* [Exercise prompt]: Lines outside the range are not wanted. Give again exactly the lines between the line holding "right hip: (205, 243)" and the line holding "right hip: (46, 309)", inclusive, from the listing below.

* [Records for this exercise]:
▼▼▼
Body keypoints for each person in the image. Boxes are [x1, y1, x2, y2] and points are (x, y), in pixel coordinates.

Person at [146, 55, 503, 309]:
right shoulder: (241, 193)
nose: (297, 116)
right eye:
▲▲▲
▼▼▼
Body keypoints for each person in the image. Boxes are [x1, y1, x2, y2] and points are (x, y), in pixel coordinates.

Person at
▲▲▲
▼▼▼
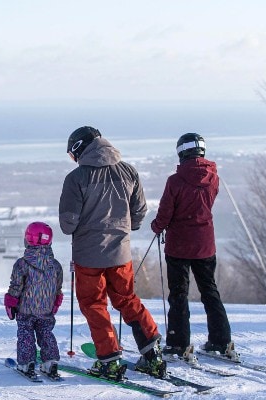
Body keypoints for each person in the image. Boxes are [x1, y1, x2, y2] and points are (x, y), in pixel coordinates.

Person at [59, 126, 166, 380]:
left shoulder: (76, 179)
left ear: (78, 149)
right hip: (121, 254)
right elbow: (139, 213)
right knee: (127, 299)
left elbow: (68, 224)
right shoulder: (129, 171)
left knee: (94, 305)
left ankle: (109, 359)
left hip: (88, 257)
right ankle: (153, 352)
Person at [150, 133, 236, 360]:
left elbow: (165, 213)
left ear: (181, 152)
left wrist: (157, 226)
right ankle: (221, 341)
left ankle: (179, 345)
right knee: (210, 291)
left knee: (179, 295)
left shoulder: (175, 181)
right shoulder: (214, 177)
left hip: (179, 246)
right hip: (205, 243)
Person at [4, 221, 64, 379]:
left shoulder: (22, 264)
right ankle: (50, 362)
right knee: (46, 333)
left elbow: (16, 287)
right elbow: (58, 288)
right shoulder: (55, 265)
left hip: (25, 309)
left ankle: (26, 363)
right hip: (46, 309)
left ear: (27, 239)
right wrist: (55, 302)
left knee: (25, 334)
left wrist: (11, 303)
▲▲▲
* [Result for this task]:
right hip: (205, 243)
Person at [4, 221, 64, 379]:
left shoulder: (22, 264)
right ankle: (50, 362)
right knee: (46, 333)
left elbow: (16, 287)
right elbow: (58, 288)
right shoulder: (55, 265)
left hip: (25, 309)
left ankle: (26, 363)
right hip: (46, 309)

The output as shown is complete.